[C/C++] Project Euler #29 Distinct Powers

This problem involves handling duplicates, but due to the large range of numbers, you’ll need to either use big integers for processing or come up with some other approach.

To calculate the number of distinct \(a^b\) values, consider the following:

For different a and b (where b > a), \(a^m\) and \(b^n\) will yield the same result only if b is a power of a. Otherwise, it’s impossible for the same number to appear.

Based on this logic, I wrote a program.

The first part of the program processes non-power values of a, computing all \(a^k\) values. These results are stored in an array called v, separated by cases: when only the 1st power is possible, up to when the n-th power is possible.

For example, if we consider the number 3, the distinct powers under 100 are 3, 9, 27, 81. Since 3 can go up to the 4th power under 100, there are 100 distinct n-th powers when considering all cases from \(3^1\) to \(3^{100}\).  However, the powers of 9 (\(9^1\) to \(9^{100}\)) exclude even powers from \(3^2\) to \(3^{100}\). This method lets us calculate all distinct n-th powers related to the base number 3, including those associated with 9, 27, and 81.

The second part of the program simulates the actual computation of \(a^n\).
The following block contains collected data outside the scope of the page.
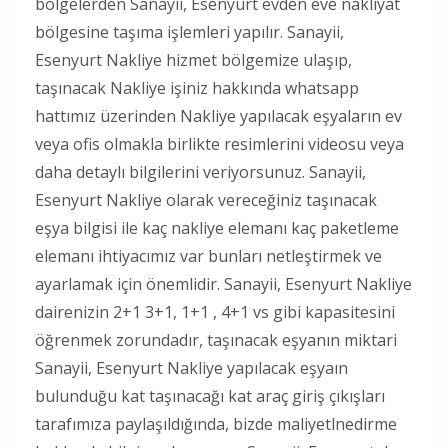
bölgelerden Sanayii, Esenyurt evden eve nakliyat
bölgesine taşıma işlemleri yapılır. Sanayii,
Esenyurt Nakliye hizmet bölgemize ulaşıp,
taşınacak Nakliye işiniz hakkında whatsapp
hattımız üzerinden Nakliye yapılacak eşyaların ev
veya ofis olmakla birlikte resimlerini videosu veya
daha detaylı bilgilerini veriyorsunuz. Sanayii,
Esenyurt Nakliye olarak vereceğiniz taşınacak
eşya bilgisi ile kaç nakliye elemanı kaç paketleme
elemanı ihtiyacımız var bunları netleştirmek ve
ayarlamak için önemlidir. Sanayii, Esenyurt Nakliye
dairenizin 2+1 3+1, 1+1 , 4+1 vs gibi kapasitesini
öğrenmek zorundadır, taşınacak eşyanın miktari
Sanayii, Esenyurt Nakliye yapılacak eşyaın
bulunduğu kat taşınacağı kat araç giriş çıkışları
tarafımıza paylaşıldığında, bizde maliyetlnedirme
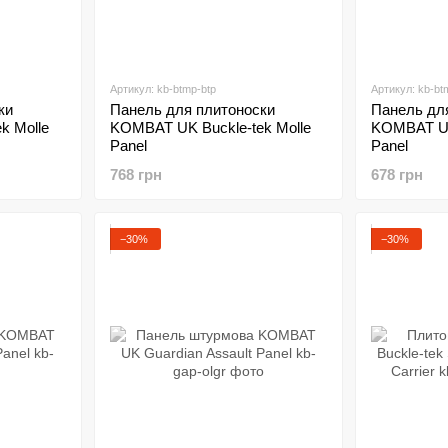
Артикул: kb-btmp-btp
Артикул: kb-bt
ки
Панель для плитоноски
Панель дл
k Molle
KOMBAT UK Buckle-tek Molle
KOMBAT UK
Panel
Panel
768 грн
678 грн
−30%
−30%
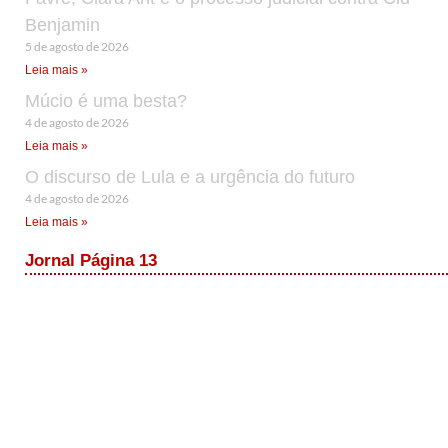
Benjamin
5 de agosto de 2026
Leia mais »
Múcio é uma besta?
4 de agosto de 2026
Leia mais »
O discurso de Lula e a urgência do futuro
4 de agosto de 2026
Leia mais »
Jornal Página 13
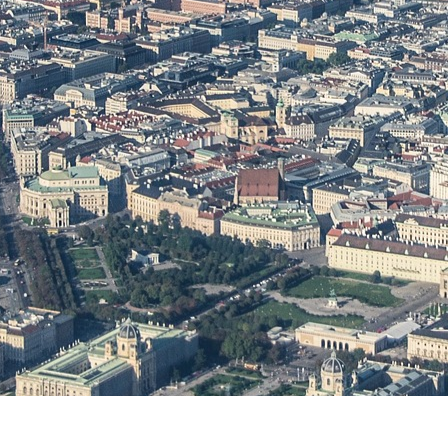
×
ÚNETE A NUESTRO
BOLETÍN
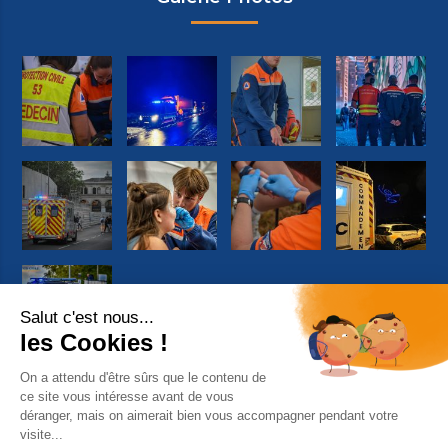
Suivez-nous sur Facebook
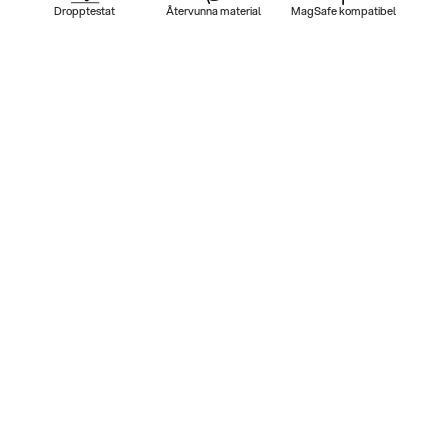
Dropptestat
Återvunna material
MagSafe kompatibel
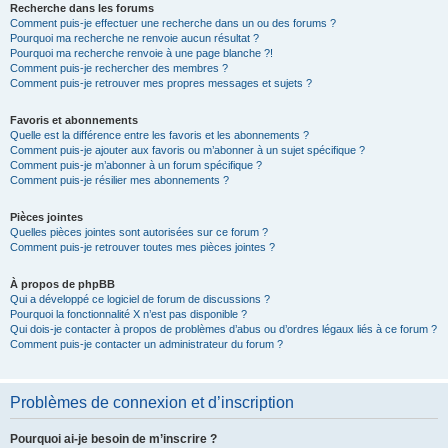
Recherche dans les forums
Comment puis-je effectuer une recherche dans un ou des forums ?
Pourquoi ma recherche ne renvoie aucun résultat ?
Pourquoi ma recherche renvoie à une page blanche ?!
Comment puis-je rechercher des membres ?
Comment puis-je retrouver mes propres messages et sujets ?
Favoris et abonnements
Quelle est la différence entre les favoris et les abonnements ?
Comment puis-je ajouter aux favoris ou m’abonner à un sujet spécifique ?
Comment puis-je m’abonner à un forum spécifique ?
Comment puis-je résilier mes abonnements ?
Pièces jointes
Quelles pièces jointes sont autorisées sur ce forum ?
Comment puis-je retrouver toutes mes pièces jointes ?
À propos de phpBB
Qui a développé ce logiciel de forum de discussions ?
Pourquoi la fonctionnalité X n’est pas disponible ?
Qui dois-je contacter à propos de problèmes d’abus ou d’ordres légaux liés à ce forum ?
Comment puis-je contacter un administrateur du forum ?
Problèmes de connexion et d’inscription
Pourquoi ai-je besoin de m’inscrire ?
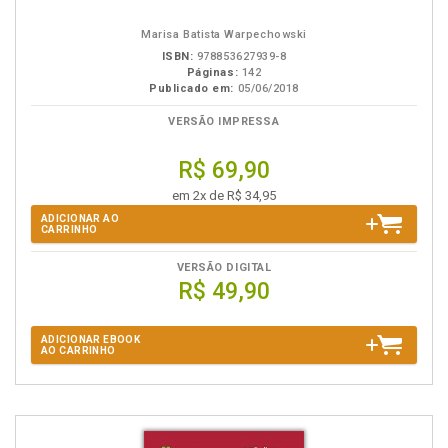
eBook
B.V.
Marisa Batista Warpechowski
ISBN:
978853627939-8
Páginas:
142
Publicado em:
05/06/2018
VERSÃO IMPRESSA
R$ 69,90
em 2x de R$ 34,95
ADICIONAR AO
CARRINHO
VERSÃO DIGITAL
R$ 49,90
ADICIONAR EBOOK
AO CARRINHO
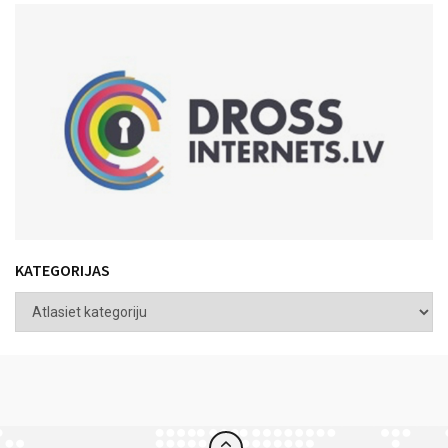
KATEGORIJAS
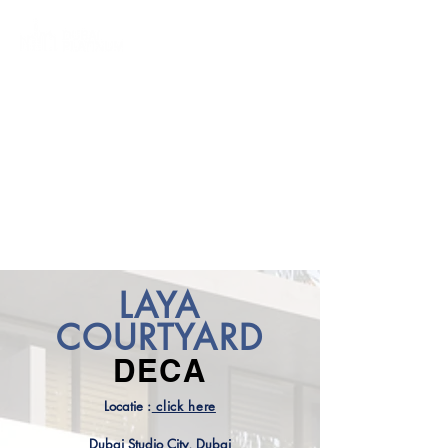
LAYA
COURTYARD
DECA
Locatie
:
click here
Dubai Studio City, Dubai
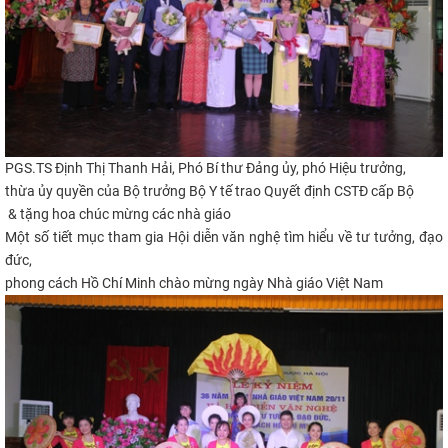
PGS.TS Định Thị Thanh Hải, Phó Bí thư Đảng ủy, phó Hiệu trưởng,
thừa ủy quyền của Bộ trưởng Bộ Y tế trao Quyết định CSTĐ cấp Bộ
& tặng hoa chúc mừng các nhà giáo
Một số tiết mục tham gia Hội diễn văn nghệ tìm hiểu về tư tưởng, đạo
đức,
phong cách Hồ Chí Minh chào mừng ngày Nhà giáo Việt Nam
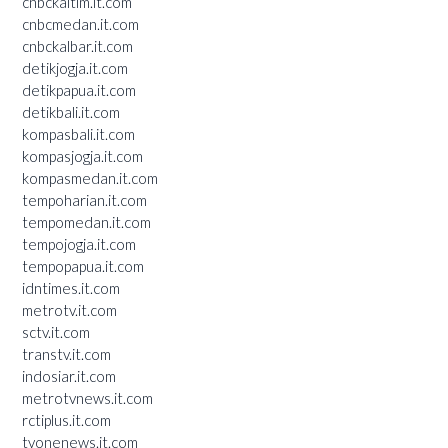
cnbckaltim.it.com
cnbcmedan.it.com
cnbckalbar.it.com
detikjogja.it.com
detikpapua.it.com
detikbali.it.com
kompasbali.it.com
kompasjogja.it.com
kompasmedan.it.com
tempoharian.it.com
tempomedan.it.com
tempojogja.it.com
tempopapua.it.com
idntimes.it.com
metrotv.it.com
sctv.it.com
transtv.it.com
indosiar.it.com
metrotvnews.it.com
rctiplus.it.com
tvonenews.it.com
By doing this, we can significantly reduce the computational load while efficiently handling big integer operations and duplicate elimination.

 

distinct powers

The program I wrote is for reference.

//------------------------------------------------
//    Project Euler #29 - Distinct Powers
//        - by Aubrey Choi
//        - created at 2015-10-15
//------------------------------------------------
#include <stdio.h>
#include <memory.h>

int main()
{
    int n = 100;
    int md = 1;
    while( n>>md ) md++;
    int v[100];

    char check[1000];
    memset(check, 0, sizeof(check));
    for( int i = 1, ls = 0 ; i < md ; i++ )
    {
        for( int j = 2 ; j <= n ; j++ ) 
            if( !check[i*j] ) { check[i*j] = 1; ls++; }
        v[i] = ls;
    }

    int sum = 0;
    memset(check, 0, sizeof(check));
    for( int a = 2 ; a <= n ; a++ )
    {
        if( check[a] ) continue;
        int c = 1;
        int t = a*a;
        for( ; t <= n ; t *= a, c++ ) check[t] = 1;
        sum += v[c];
    }

    printf("Ans = %d\n", sum);
}

 

It can be done much more simply using Python. The following source code is the Python version.

 

from sets import Set
set = Set([])
for a in range(2,101):
    for b in range(2,101):
    set.add(a**b)
        
print len(set)